Look, I'm not advocating on behalf of these ideas -- like I said, they don't work in the Real World because people don't behave they way Rand's idealized characters do -- but you'd think people who profess to being such Ayn Rand devotees would recognize that she didn't just assert that might makes right, that the rich are inherently superior because if they weren't they wouldn't be rich in the first place. What Rand argued was that some people are inherently superior -- by dint of their intelligence and rationality -- and that the social system should be set up to reward such folk.
But once again, the new Rand disciples "attempt to reverse causality" by asserting that the economic elite among us are necessarily the most worthy because if they weren't they wouldn't be the economic elite. And this is absurd. First, the social system is obviously not set up along Rand's idealized lines (again, just to be clear, nor should it be because it wouldn't work). Second, there are a whole lot of different ways to become a member of the economic elite -- including theft, unfair competition and, the modern Conservative's perennial favorite, merely inheriting wealth.

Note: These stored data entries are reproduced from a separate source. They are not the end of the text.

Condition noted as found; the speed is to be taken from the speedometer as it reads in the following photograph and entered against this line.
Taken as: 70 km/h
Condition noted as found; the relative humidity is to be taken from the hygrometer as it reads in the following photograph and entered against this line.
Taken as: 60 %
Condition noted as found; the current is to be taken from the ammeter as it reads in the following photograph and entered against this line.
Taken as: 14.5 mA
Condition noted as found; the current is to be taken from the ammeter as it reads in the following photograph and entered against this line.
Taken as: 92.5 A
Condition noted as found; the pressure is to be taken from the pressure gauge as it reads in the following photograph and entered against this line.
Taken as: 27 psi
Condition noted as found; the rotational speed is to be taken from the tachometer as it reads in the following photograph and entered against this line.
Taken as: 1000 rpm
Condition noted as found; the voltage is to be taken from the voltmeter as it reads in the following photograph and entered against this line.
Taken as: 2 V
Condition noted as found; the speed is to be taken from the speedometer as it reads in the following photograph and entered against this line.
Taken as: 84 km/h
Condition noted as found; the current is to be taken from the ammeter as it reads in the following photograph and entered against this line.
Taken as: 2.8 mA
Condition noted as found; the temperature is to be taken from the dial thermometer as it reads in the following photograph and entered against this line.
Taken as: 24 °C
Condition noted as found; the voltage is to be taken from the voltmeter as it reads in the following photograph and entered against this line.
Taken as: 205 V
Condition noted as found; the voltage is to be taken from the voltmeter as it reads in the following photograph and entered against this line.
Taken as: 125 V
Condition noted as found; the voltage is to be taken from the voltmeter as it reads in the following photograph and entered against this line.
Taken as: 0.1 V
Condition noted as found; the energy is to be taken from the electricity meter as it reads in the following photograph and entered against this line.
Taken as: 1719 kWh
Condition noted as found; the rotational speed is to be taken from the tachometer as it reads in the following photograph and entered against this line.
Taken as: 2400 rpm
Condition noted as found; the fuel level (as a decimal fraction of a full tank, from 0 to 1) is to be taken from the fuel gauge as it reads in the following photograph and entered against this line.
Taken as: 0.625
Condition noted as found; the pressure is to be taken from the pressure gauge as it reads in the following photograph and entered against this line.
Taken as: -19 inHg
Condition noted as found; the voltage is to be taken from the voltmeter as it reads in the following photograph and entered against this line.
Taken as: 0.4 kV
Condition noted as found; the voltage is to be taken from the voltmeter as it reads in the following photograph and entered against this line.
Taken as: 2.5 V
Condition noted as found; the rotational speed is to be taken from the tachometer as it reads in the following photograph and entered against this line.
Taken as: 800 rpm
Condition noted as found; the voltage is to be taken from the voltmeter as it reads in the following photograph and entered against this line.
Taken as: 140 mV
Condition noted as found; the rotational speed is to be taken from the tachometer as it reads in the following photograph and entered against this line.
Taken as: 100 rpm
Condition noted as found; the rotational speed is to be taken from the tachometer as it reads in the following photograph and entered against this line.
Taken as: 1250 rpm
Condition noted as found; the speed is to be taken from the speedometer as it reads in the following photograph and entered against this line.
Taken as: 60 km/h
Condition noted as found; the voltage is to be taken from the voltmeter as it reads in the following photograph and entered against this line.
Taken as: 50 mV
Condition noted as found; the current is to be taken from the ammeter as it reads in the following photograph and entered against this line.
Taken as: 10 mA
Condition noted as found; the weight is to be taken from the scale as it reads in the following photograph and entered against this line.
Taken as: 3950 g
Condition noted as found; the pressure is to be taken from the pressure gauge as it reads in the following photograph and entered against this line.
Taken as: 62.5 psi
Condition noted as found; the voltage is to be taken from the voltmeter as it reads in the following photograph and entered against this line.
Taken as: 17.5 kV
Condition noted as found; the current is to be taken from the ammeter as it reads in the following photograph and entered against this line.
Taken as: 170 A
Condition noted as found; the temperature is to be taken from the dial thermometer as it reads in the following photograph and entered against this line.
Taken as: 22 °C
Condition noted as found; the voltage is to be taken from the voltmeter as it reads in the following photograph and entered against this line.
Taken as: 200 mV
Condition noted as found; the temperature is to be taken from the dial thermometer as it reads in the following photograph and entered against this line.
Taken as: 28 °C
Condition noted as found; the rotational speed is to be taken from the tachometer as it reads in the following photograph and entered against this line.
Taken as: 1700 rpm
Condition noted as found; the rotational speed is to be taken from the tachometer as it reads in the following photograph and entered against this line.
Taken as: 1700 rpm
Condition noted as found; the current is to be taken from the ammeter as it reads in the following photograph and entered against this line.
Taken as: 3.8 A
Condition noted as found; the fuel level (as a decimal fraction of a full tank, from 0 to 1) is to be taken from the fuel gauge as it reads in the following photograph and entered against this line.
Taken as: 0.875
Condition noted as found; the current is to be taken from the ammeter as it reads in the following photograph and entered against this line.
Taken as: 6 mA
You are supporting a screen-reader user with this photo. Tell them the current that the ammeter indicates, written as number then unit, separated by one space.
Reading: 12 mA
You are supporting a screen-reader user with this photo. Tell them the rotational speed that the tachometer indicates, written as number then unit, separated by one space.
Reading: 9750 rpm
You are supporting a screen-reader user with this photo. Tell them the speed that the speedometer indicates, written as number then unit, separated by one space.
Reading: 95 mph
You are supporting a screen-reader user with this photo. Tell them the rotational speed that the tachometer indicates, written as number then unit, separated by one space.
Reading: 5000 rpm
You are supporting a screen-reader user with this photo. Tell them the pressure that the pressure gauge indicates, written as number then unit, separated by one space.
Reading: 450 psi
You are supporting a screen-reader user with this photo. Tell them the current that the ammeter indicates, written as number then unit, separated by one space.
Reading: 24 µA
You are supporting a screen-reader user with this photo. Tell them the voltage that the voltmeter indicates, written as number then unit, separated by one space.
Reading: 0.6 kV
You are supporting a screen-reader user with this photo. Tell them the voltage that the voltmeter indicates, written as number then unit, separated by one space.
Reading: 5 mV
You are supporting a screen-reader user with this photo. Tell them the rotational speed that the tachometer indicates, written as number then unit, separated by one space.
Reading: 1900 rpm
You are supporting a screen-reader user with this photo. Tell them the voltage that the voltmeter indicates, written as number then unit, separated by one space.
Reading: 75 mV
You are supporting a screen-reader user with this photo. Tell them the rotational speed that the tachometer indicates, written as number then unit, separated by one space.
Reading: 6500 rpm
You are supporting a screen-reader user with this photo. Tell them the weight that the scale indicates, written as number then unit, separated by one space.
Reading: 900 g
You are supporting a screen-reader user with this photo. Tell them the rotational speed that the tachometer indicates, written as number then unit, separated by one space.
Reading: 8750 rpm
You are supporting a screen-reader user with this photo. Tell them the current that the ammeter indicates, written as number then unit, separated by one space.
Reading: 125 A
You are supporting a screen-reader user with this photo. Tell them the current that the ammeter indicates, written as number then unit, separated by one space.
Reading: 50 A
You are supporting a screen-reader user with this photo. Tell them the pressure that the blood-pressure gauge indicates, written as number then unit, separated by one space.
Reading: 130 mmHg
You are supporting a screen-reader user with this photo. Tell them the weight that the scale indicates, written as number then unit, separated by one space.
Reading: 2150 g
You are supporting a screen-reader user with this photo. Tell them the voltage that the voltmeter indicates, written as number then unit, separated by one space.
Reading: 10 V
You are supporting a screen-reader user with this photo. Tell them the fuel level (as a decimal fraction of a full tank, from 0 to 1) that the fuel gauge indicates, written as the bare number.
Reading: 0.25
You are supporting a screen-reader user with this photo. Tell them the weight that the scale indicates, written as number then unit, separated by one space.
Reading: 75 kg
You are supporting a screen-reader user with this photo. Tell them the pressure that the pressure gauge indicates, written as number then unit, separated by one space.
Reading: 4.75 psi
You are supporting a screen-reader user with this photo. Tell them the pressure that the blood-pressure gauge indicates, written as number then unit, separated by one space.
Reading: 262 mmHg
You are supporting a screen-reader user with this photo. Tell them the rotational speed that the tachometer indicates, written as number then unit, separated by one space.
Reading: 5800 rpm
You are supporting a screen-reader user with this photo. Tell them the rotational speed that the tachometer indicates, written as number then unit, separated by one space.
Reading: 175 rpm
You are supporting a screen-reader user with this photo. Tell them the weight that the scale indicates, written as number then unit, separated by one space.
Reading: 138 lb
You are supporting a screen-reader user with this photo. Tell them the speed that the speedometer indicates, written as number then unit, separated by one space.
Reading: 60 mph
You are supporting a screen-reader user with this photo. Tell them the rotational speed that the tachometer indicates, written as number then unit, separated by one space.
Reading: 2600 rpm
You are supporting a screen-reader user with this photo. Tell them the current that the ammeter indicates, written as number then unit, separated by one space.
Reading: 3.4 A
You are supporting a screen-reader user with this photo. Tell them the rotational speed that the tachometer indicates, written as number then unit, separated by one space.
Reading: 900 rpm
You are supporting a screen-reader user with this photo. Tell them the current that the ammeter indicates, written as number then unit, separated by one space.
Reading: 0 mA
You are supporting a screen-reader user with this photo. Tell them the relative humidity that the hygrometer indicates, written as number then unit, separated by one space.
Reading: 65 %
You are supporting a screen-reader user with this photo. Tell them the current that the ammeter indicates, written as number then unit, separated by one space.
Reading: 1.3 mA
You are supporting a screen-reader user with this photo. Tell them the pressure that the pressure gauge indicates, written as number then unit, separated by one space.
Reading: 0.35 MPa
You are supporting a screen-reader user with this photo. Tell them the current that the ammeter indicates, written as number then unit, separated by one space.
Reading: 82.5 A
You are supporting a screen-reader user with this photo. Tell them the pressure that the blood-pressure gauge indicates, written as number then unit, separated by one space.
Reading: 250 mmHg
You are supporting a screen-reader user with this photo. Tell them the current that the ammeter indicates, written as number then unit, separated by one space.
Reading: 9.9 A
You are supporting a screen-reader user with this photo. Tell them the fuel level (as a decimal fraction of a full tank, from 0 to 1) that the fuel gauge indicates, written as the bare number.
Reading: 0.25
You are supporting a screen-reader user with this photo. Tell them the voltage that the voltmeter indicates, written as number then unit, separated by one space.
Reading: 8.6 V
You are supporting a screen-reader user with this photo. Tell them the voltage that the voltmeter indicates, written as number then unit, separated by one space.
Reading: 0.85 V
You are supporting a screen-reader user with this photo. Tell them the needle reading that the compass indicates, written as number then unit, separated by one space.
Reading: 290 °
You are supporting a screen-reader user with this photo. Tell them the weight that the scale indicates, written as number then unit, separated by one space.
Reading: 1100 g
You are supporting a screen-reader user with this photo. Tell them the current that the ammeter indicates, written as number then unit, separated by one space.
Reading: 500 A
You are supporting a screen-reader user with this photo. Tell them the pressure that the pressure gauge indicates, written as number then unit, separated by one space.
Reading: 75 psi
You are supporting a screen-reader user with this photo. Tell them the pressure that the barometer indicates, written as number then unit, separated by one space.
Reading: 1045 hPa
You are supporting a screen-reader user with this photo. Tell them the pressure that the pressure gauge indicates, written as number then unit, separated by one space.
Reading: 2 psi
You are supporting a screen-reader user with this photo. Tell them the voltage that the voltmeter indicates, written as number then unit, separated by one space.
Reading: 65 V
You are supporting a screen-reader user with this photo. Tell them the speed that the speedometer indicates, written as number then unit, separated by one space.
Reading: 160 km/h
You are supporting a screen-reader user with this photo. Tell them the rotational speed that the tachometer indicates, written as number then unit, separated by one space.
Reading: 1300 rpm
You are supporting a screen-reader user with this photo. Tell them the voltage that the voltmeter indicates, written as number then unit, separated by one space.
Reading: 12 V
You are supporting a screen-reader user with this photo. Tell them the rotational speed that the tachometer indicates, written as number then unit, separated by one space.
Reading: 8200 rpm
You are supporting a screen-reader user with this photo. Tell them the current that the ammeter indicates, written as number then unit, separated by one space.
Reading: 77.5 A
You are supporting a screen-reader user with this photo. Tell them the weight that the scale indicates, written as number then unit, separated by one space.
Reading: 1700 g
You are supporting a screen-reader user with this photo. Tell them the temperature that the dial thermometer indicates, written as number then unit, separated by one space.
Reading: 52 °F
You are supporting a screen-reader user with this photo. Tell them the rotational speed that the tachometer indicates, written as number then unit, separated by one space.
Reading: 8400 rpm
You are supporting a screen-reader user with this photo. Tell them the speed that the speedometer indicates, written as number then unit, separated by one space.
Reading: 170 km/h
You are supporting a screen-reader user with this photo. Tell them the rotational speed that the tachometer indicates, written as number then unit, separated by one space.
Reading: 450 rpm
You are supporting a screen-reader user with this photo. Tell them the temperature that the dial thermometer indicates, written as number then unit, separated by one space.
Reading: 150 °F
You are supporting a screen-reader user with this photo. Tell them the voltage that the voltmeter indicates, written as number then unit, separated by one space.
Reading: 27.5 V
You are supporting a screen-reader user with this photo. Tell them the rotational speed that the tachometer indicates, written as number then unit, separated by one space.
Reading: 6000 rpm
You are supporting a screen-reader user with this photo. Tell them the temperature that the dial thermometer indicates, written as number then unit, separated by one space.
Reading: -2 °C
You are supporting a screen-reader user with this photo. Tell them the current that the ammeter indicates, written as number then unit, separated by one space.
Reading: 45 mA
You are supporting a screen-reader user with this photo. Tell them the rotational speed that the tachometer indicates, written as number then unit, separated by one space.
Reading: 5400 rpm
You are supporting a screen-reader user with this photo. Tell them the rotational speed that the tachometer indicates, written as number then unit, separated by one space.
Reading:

Rand's modern Republican avatars cannot have read her work too carefully; at most, they found in her novels -- just as people can find in any Holy Book they choose to follow, whether the Bible or the Qu'ran -- a few phrases that can be twisted to justify what they want to do anyway.
And so, now . . . greed is good. Taxation is theft. Taking what you want by force is just as good as trading for it, because if you are strong/wealthy/powerful you are automatically moral. And on and on and on.
It is a recipe designed for the conservative politicians who adhere to it to allow them to be bootlickers for the Koch Brothers, for Goldman Sachs, for the hedge fund managers taking home tens of millions of dollars every single year and paying only 15% capital gains tax on all that money -- a tax rate lower than a public school teacher, or a cop, or a fireman.
It is a credo specifically designed to let these conservative politicians carry water for the most powerful among us, and still pretend that they haven't sold their souls and sold out their country. And I've got to believe that they do this knowingly, because no one can possibly be too stupid not realize that this is what they are doing.
So while Ayn Rand may have been silly, these people are just evil.